Klimawandel nicht schuld an heutigen Herbststürmen
Derzeitige Herbststürme lassen sich jedoch noch nicht auf Klima bedingte Veränderungen zurückführen. Die Auswertung des historischen Sturmklimas durch die GKSS-Wissenschaftler zeigt, dass einem Anstieg der Sturmintensität zwischen etwa 1960 und der Mitte der 90er Jahre des letzten Jahrhunderts ein Abwärtstrend voran ging und auch jetzt wieder zu beobachten ist. Wenn dennoch Sturmfluthöhen regional markante Veränderungen zeigen, so liegt dies an einer Reihe von Faktoren wie Küstenschutzmaßnahmen, Vertiefungen von Fahrrinnen und Landsenkung, die die Fluten insbesondere in der inneren Deutschen Bucht höher auflaufen lassen.

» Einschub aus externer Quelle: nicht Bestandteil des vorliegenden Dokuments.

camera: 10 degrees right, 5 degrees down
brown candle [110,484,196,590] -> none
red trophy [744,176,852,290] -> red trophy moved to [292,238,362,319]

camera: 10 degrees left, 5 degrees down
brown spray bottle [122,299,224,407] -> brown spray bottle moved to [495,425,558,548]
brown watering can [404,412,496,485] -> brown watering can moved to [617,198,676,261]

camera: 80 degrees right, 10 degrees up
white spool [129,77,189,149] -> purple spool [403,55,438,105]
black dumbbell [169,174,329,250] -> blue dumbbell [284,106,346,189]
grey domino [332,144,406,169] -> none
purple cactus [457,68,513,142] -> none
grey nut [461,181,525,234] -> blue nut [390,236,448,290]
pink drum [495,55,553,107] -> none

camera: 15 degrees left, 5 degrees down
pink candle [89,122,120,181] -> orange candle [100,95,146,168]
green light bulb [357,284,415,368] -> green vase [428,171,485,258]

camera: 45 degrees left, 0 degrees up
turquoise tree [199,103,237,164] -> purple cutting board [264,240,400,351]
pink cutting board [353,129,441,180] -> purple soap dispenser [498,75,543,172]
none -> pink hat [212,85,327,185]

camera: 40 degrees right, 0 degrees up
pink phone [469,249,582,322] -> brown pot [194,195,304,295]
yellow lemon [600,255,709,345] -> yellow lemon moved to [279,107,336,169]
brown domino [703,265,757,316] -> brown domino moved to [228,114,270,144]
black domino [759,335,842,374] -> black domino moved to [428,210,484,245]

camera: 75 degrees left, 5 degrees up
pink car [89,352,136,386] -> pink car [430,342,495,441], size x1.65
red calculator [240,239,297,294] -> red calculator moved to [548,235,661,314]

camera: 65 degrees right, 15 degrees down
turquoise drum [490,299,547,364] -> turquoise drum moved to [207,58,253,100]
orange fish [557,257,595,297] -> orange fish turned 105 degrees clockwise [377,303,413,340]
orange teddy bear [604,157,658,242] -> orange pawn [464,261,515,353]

„Der Blick in die stürmische Vergangenheit lehrt uns zwei Dinge: Starke Stürme gab es schon immer und seit den 70er Jahren des letzten Jahrhunderts haben uns die Küsteningenieure wirksam vor den Sturmfluten geschützt. In der ferneren Zukunft zum Ende dieses Jahrhunderts wird der Einfluss des Menschen auf das Klima wahrscheinlich auch auf die Sturmfluten Norddeutschlands durchschlagen. Bis 2030 aber wird der derzeitige und jetzt geplante Küstenschutz ausreichend sein; danach muss die Situation von den Küsteningenieuren neu bewertet werden; langfristig kann sich dabei die Notwendigkeit auch neuer Schutzstrategien ergeben?“, fasst Professor Hans von Storch vom Institut für Küstenforschung der GKSS die Studienergebnisse zusammen, die in internationalen Fachzeitschriften wie Journal of Climate, Geophysical Research Letters oder Ocean Dynamics veröffentlicht werden.